Toda esta información acudió a mi mente de manera vertiginosa, provocando que mis músculos se tensasen y un sudor frío recorriese mi espalda. Seguidamente, y cuando las visiones tocaron a su fin, me descubrí de nuevo en el dormitorio. Esta vez el espectro se hallaba en un rincón, con el rostro oculto entre las manos y sollozando. La temperatura cada vez era más gélida, y el piso parecía querer deshacerse bajo mis pies.

   Guiado por un impulso, me atreví a dar un paso, y luego otro, hasta situarme frente al muchacho, cuya evanescencia se me reveló en toda su complejidad. No fueron necesarias palabras, pues mi corazón, enternecido ante la severidad de su sentencia, intuyó lo que debía hacer. De este modo, descendí a toda prisa los escalones hasta dar con el patio donde había escondido la dobla, y, tras unos minutos de búsqueda, logré dar con la piedra parduzca, poniendo rumbo de inmediato a la catedral.

   La lluvia arreciaba con fuerza y la calle, antes concurrida, se había convertido en un barrizal. Con mucho cuidado logré sortear el tráfico de caballerías y situarme ante el hermoso pórtico del Nacimiento, el cual poseía el privilegio de haber sido el primero en labrarse en el templo. Una vez en su interior, no me fue difícil retornar a la capilla dedicada a las santas. Si allí había comenzado la aventura, allí debería concluir. 

   Calado hasta los huesos y estremecido por la gravedad del asunto, alargué mi mano derecha y deposité la dobla como ofrenda, no sin antes elevar una oración por el alma de aquel triste. Al fin y al cabo, su tropiezo le había sobrevenido por querer servir a Dios flirteando con el diablo, una muestra inequívoca de la debilidad humana. 

   De improviso, y cuando el eco de mi plegaria aún retumbaba en la estancia, la moneda aumentó varias veces su tamaño, mudando posteriormente en un haz de luz donde pude apreciar con nitidez el perfil del espectro. Este me dedicó una sonrisa de agradecimiento que logró traspasarme y, seguidamente, desapareció de mi vista, como esos fantasmas de la noche que, después de aterrar un instante al que los ve, se deshacen en átomos de niebla y se confunden en el seno de las sombras. Fue entonces cuando decidí abandonar la catedral y buscar a mi hermano para narrarle mi experiencia. 

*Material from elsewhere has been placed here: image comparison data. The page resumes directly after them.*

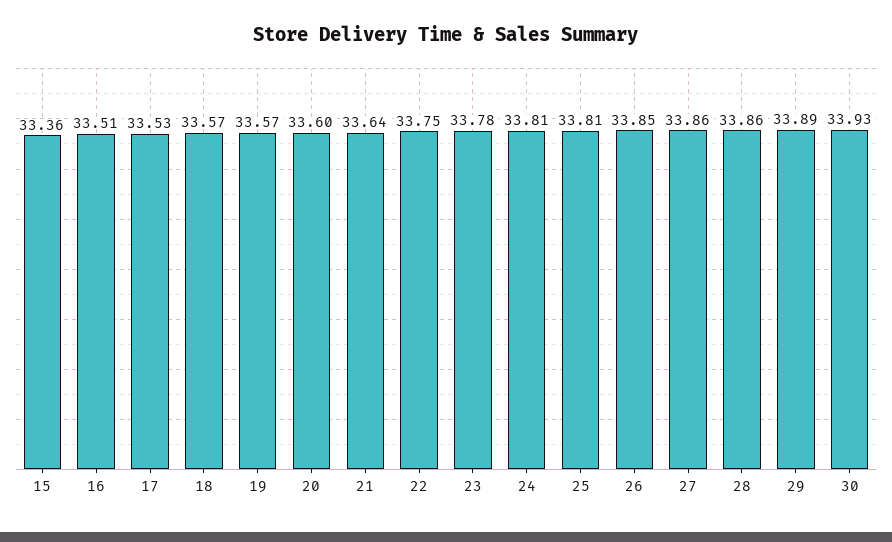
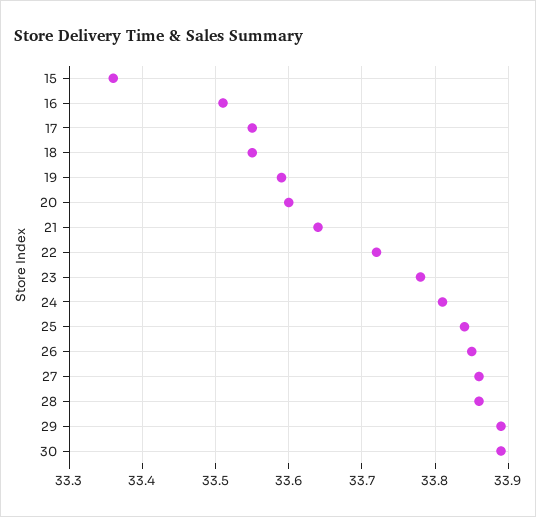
  {
    "15": 33.36,
    "16": 33.51,
-   "17": 33.53,
+   "17": 33.55,
-   "18": 33.57,
+   "18": 33.55,
-   "19": 33.57,
+   "19": 33.59,
    "20": 33.6,
    "21": 33.64,
-   "22": 33.75,
+   "22": 33.72,
    "23": 33.78,
    "24": 33.81,
-   "25": 33.81,
+   "25": 33.84,
    "26": 33.85,
    "27": 33.86,
    "28": 33.86,
    "29": 33.89,
-   "30": 33.93
+   "30": 33.89
  }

   No obstante, antes de girarme para buscar la salida, sentí la necesidad de dedicar una última mirada al hermoso oratorio. De ese modo pude descubrir, no sin admiración, que el escudo que remataba la verja era el mismo que había visto en el broche. Aquel provisto de chevrón, estrellas y corona, con que el rico caballero se sujetaba la capa, y que había sido el causante de tantas desgracias. 

   Dicho escudo, querido lector, no es otro que el de mis antepasados. Los mismos que lucharon en San Quintín a las órdenes de Su Majestad Felipe II, que labraron la capilla en honor a los dos Santiagos y dieron lustre al apellido Bécquer.